Dataset entries below:

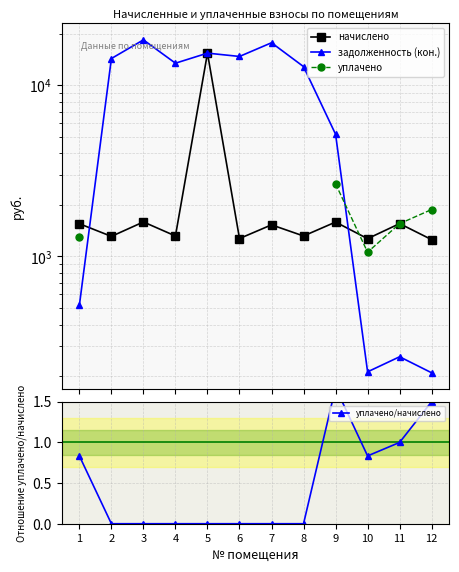

The value of начислено at 5 is 23018.2. True or false?

False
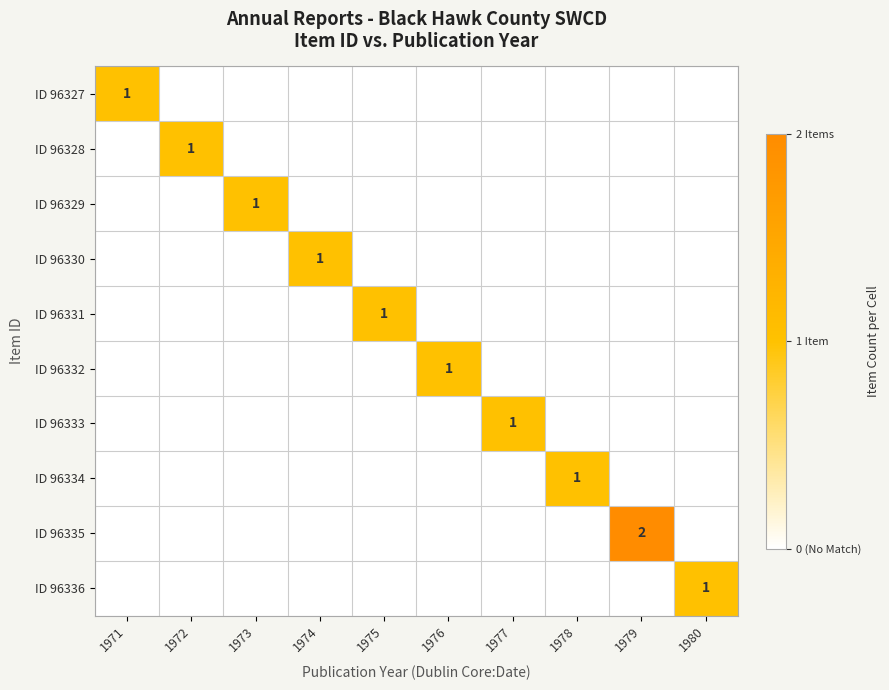

Is it true that ID 96327 equals 1 at 1971?

True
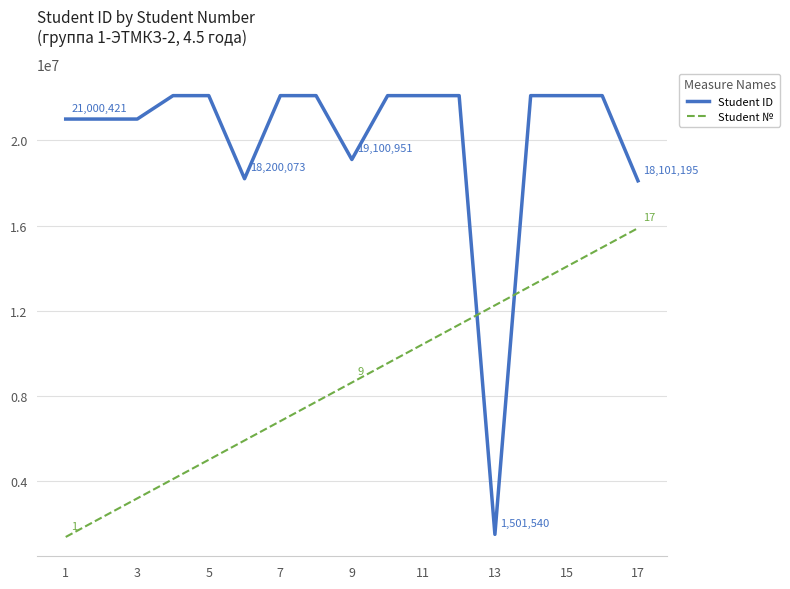

The value of Student ID at 9 is 4999596. True or false?

False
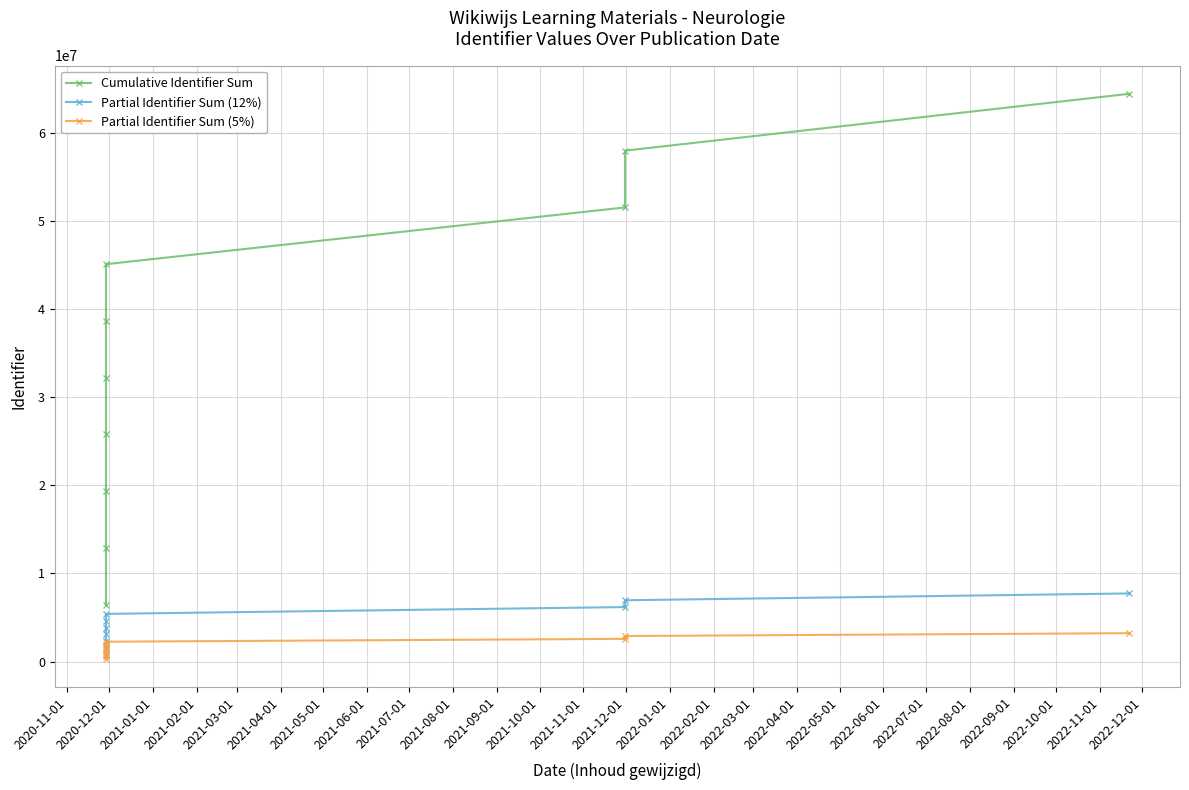

Reading left to right, list all the values displayed in this chart.

Cumulative Identifier Sum: 6445011.0	12890023.0	19334946.0	25779874.0	32224875.0	38669805.0	45115088.0	51560098.0	58005183.0	64450339.0
Partial Identifier Sum (12%): 773401.3	1546802.8	2320193.5	3093584.9	3866985.0	4640376.6	5413810.6	6187211.8	6960622.0	7734040.7
Partial Identifier Sum (5%): 322250.6	644501.2	966747.3	1288993.7	1611243.8	1933490.2	2255754.4	2578004.9	2900259.2	3222517.0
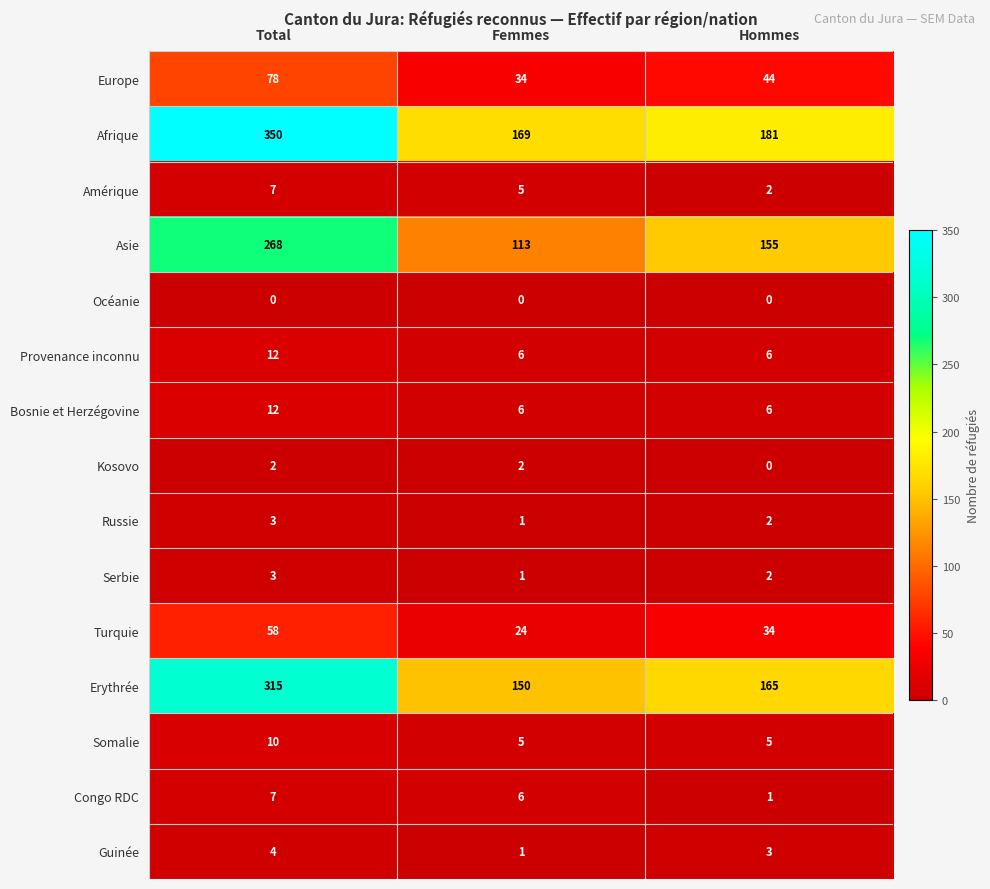

True or false: Bosnie et Herzégovine has a value of 3 at Hommes.

False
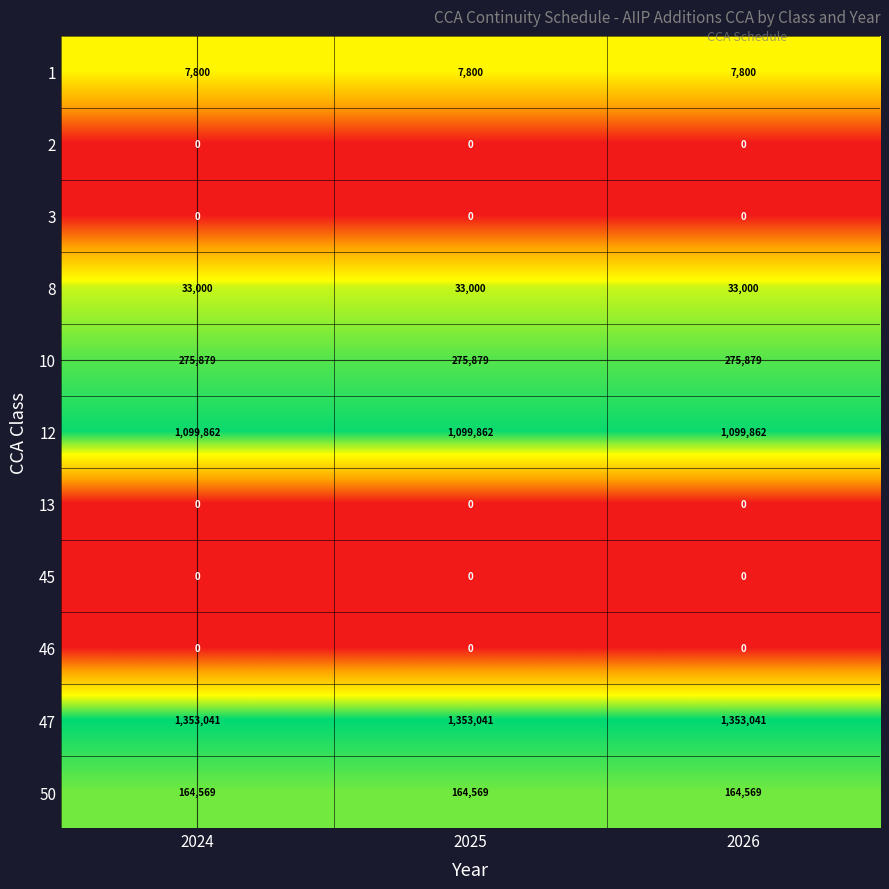

What is the greatest value displayed?

1353041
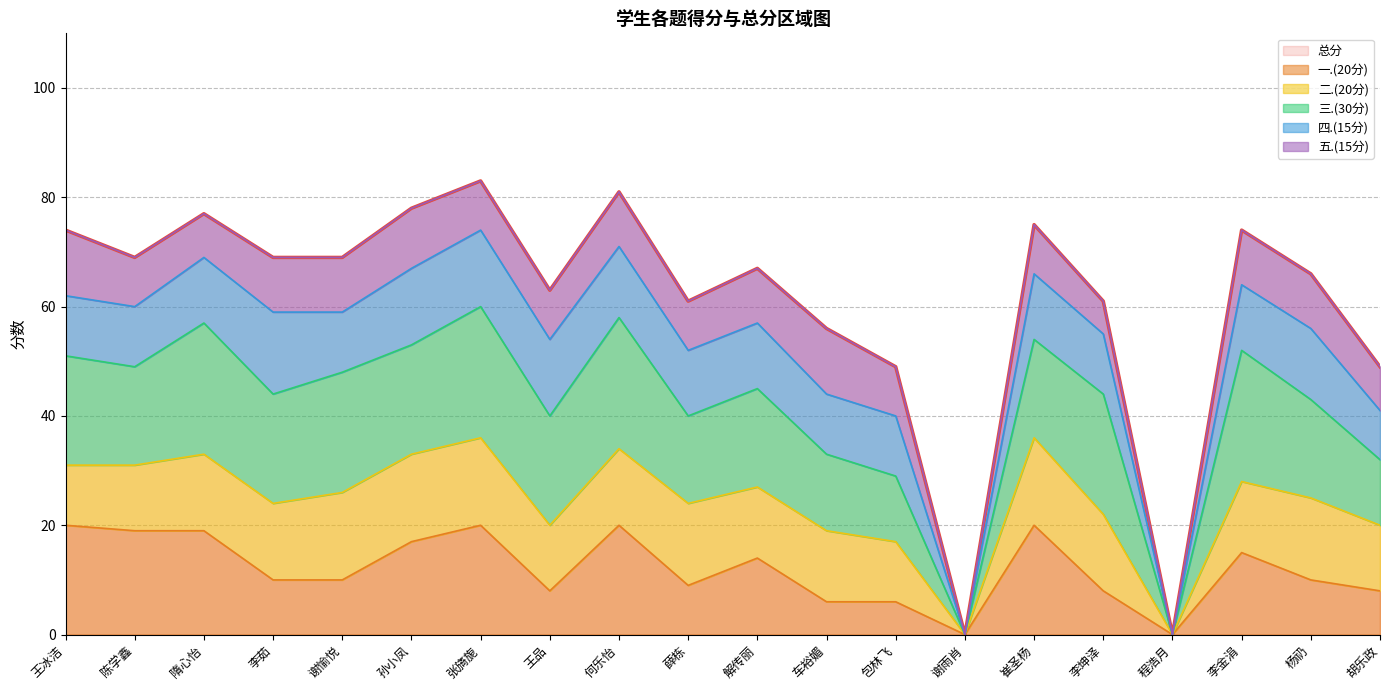

How many values in 一.(20分) are above zero?

18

End of Dataset entries.

- _Your instructions_: Rewrite all of the collected data, switching "displayed" to "shown" and keeping everything else the same. Leave the pictures out.

- _Answer to the exercise_:
The value of начислено at 5 is 23018.2. True or false?

False

Is it true that ID 96327 equals 1 at 1971?

True

The value of Student ID at 9 is 4999596. True or false?

False

Reading left to right, list all the values shown in this chart.

Cumulative Identifier Sum: 6445011.0	12890023.0	19334946.0	25779874.0	32224875.0	38669805.0	45115088.0	51560098.0	58005183.0	64450339.0
Partial Identifier Sum (12%): 773401.3	1546802.8	2320193.5	3093584.9	3866985.0	4640376.6	5413810.6	6187211.8	6960622.0	7734040.7
Partial Identifier Sum (5%): 322250.6	644501.2	966747.3	1288993.7	1611243.8	1933490.2	2255754.4	2578004.9	2900259.2	3222517.0

True or false: Bosnie et Herzégovine has a value of 3 at Hommes.

False

What is the greatest value shown?

1353041

How many values in 一.(20分) are above zero?

18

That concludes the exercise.